Saved entries

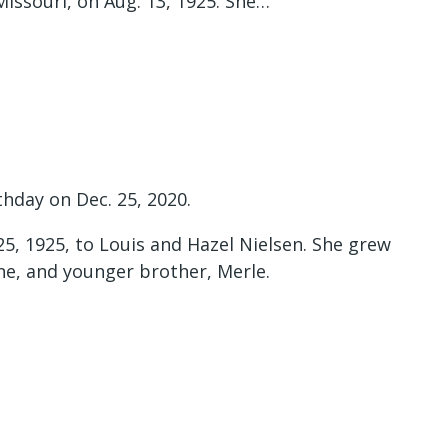
Missouri, on Aug. 13, 1925. She…
thday on Dec. 25, 2020.
25, 1925, to Louis and Hazel Nielsen. She grew
ane, and younger brother, Merle.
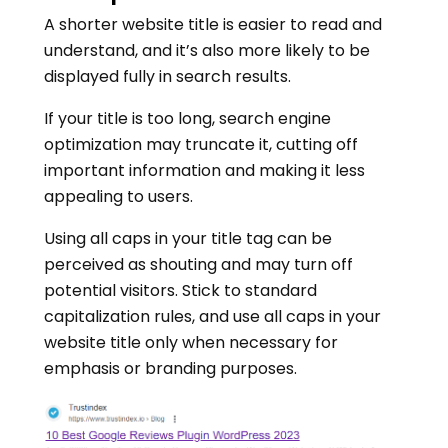
A shorter website title is easier to read and
understand, and it’s also more likely to be
displayed fully in search results.
If your title is too long, search engine
optimization may truncate it, cutting off
important information and making it less
appealing to users.
Using all caps in your title tag can be
perceived as shouting and may turn off
potential visitors. Stick to standard
capitalization rules, and use all caps in your
website title only when necessary for
emphasis or branding purposes.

**Job item**
Copy every line of the records above that holds the word "website".

**Written solution**
A shorter website title is easier to read and
website title only when necessary for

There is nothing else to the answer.